Reputation: 1015
I am interested in building a time series application on redis. My data would arrive sometimes historically so the data would be mutable. I have around a 100 million events currently.
The data access I am considering would need to be flexible so in order of importance
type [sale commission impression] datetype [min hour day] clientid brandid producttypeid productid
I would be asking what type of data so a sale, commission, impression. Then the aggregation type so second, min, hour, day The I have a hierarchy of event data, so by client, brand, product type and each specific product.

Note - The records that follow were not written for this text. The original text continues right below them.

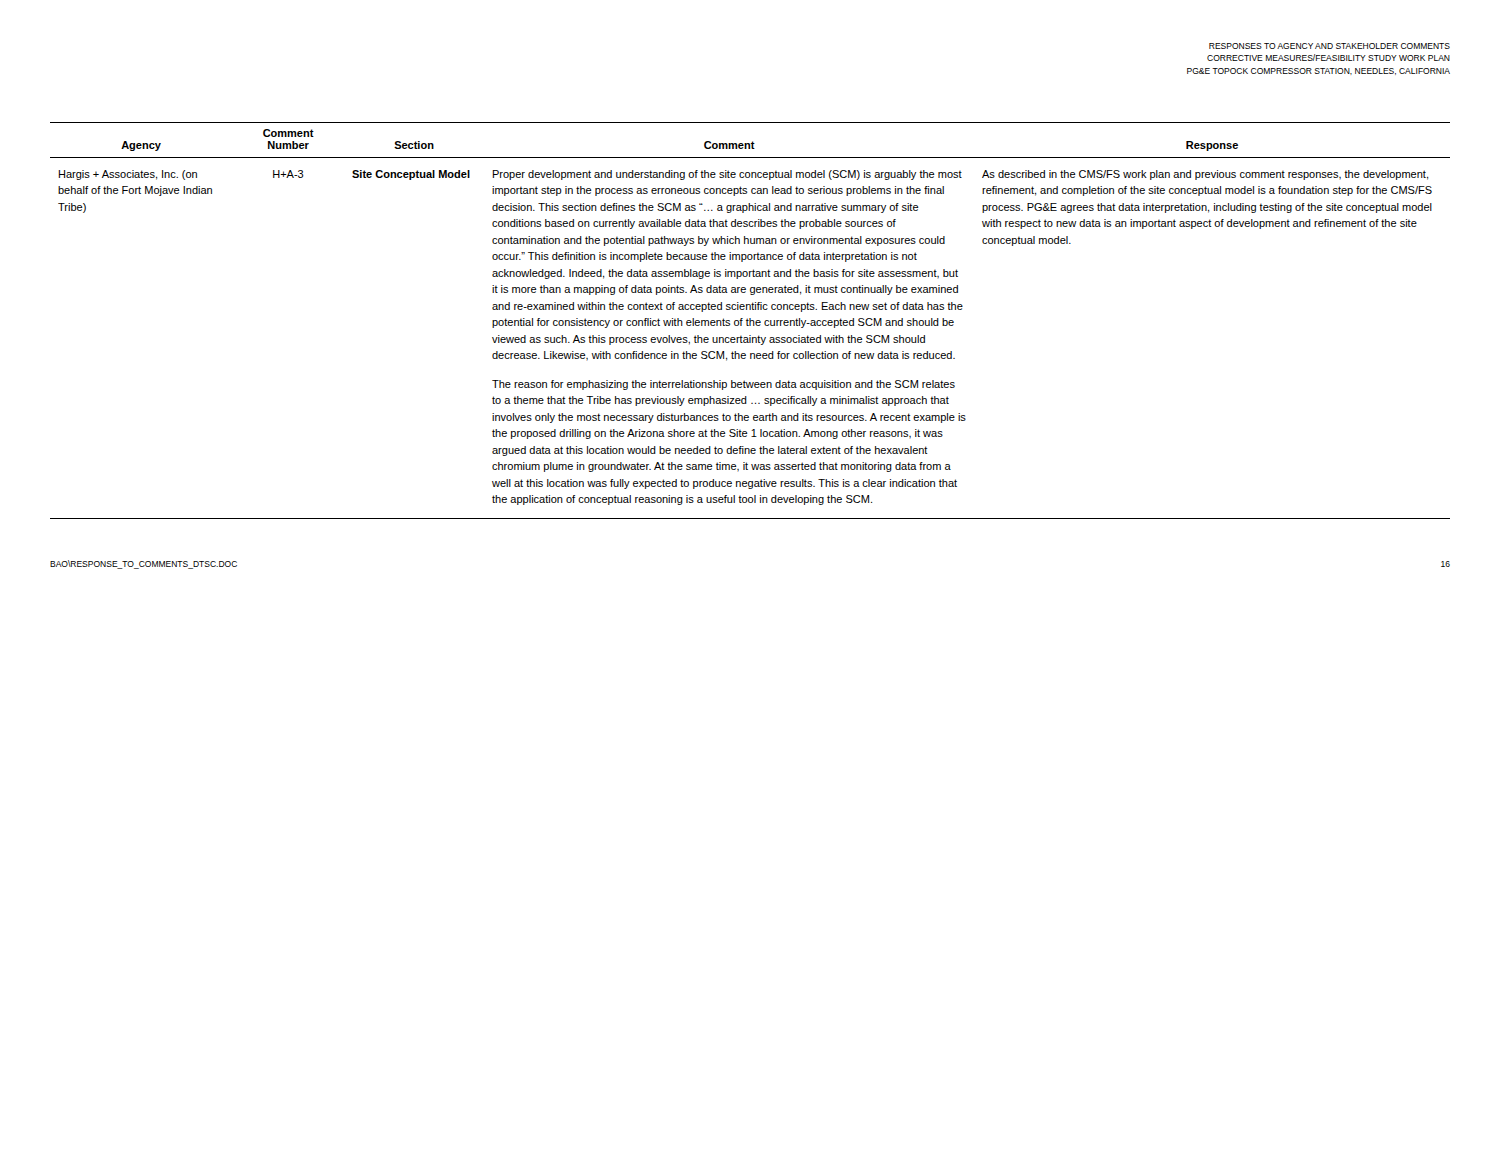RESPONSES TO AGENCY AND STAKEHOLDER COMMENTS
CORRECTIVE MEASURES/FEASIBILITY STUDY WORK PLAN
PG&E TOPOCK COMPRESSOR STATION, NEEDLES, CALIFORNIA
| Agency | Comment Number | Section | Comment | Response |
| --- | --- | --- | --- | --- |
| Hargis + Associates, Inc. (on behalf of the Fort Mojave Indian Tribe) | H+A-3 | Site Conceptual Model | Proper development and understanding of the site conceptual model (SCM) is arguably the most important step in the process as erroneous concepts can lead to serious problems in the final decision. This section defines the SCM as “… a graphical and narrative summary of site conditions based on currently available data that describes the probable sources of contamination and the potential pathways by which human or environmental exposures could occur.” This definition is incomplete because the importance of data interpretation is not acknowledged. Indeed, the data assemblage is important and the basis for site assessment, but it is more than a mapping of data points. As data are generated, it must continually be examined and re-examined within the context of accepted scientific concepts. Each new set of data has the potential for consistency or conflict with elements of the currently-accepted SCM and should be viewed as such. As this process evolves, the uncertainty associated with the SCM should decrease. Likewise, with confidence in the SCM, the need for collection of new data is reduced. The reason for emphasizing the interrelationship between data acquisition and the SCM relates to a theme that the Tribe has previously emphasized … specifically a minimalist approach that involves only the most necessary disturbances to the earth and its resources. A recent example is the proposed drilling on the Arizona shore at the Site 1 location. Among other reasons, it was argued data at this location would be needed to define the lateral extent of the hexavalent chromium plume in groundwater. At the same time, it was asserted that monitoring data from a well at this location was fully expected to produce negative results. This is a clear indication that the application of conceptual reasoning is a useful tool in developing the SCM. | As described in the CMS/FS work plan and previous comment responses, the development, refinement, and completion of the site conceptual model is a foundation step for the CMS/FS process. PG&E agrees that data interpretation, including testing of the site conceptual model with respect to new data is an important aspect of development and refinement of the site conceptual model. |
BAO\RESPONSE_TO_COMMENTS_DTSC.DOC 16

Is there a way to build a key like:
sale:hour:clientid:brandid:producttypeid:productid
and then query on a partial of that key like
sale:hour:clientid:brandid
Or would I need to build buckets for each
Upvotes: 1
Views: 578
Reputation: 577
RedisLabs now offers RedisTimeSeries which has some interesting features. For your use case, we have labels which you can filter by later in order to retrieve data from the relevant Time Series. It also supports several aggregations
Upvotes: 1
Reputation: 4677
You could use redis sortedset. Checkout this section Lexicographical indexes from this article.
You know when you want to add an element to SortedSet, using the ZADD
commmand. like this:
ZADD key score member
But in your case all columns are string, the score must be decimal so it is useless here. We will always set the score to 0 to keep it have no influence for us.Because with the same score, sorted set will sort the elements with their member's lexicographical order.
And then We create a composite indexes with sortedset like relational DB. Like this:
ZADD myset 0 sale:hour:clientid:brandid:producttypeid:productid:real_value
And if you want to query with sale:hour, you could do this: (lets assuming the sale is unique ID of six chars and hour is datetime format with YYYY-MM-ddThh, and you want to query something with the sale is FG63dF and the hour is 2017-08-28T08)
ZRANGEBYLEX myset [FG63dF:2017-08-28T08 (FG63dF:2017-08-28T09
This will return this hour's data with same sale Id. And other query is same with above. About the meaning of ( and [ , these means if the range item is respectively exclusive or inclusive.
If you want to query a data with all columns, like this:
ZRANGEBYLEX myset [FG63dF:2017-08-28T08:<client-id>:<brand-id>:<producttypeid>:<product-id> +
the '+' is like the infinite value, you could also specific the limit for you. You could refer ZRANGEBYLEX for detail.
Something to Notice: all the columns you want to use in composite indexes like sale, hour and so on must have same format, same padding. For example if some brandid is four digits number ans others have five digits, you must add a left padding to four digits number. E.g. 7878 => 07878
And in this case we use the colon to split these columns, so these columns must not have colon.
More detailed "How to" you could refer the article I mentioned at first.
Upvotes: 1
Reputation: 8119
I think couchbase - with its views (indexes) would be a much better no-sql choice for your use-case. you'd be able to store each item as a single entry and then slice it anyway you want with views. It, however, only eventually persistent on views (so data might be a little stale - a few seconds/up to a minute or so). If you can live with that, this is a much better tool for you. its also persistent, which is harder to get with redis.
Upvotes: 0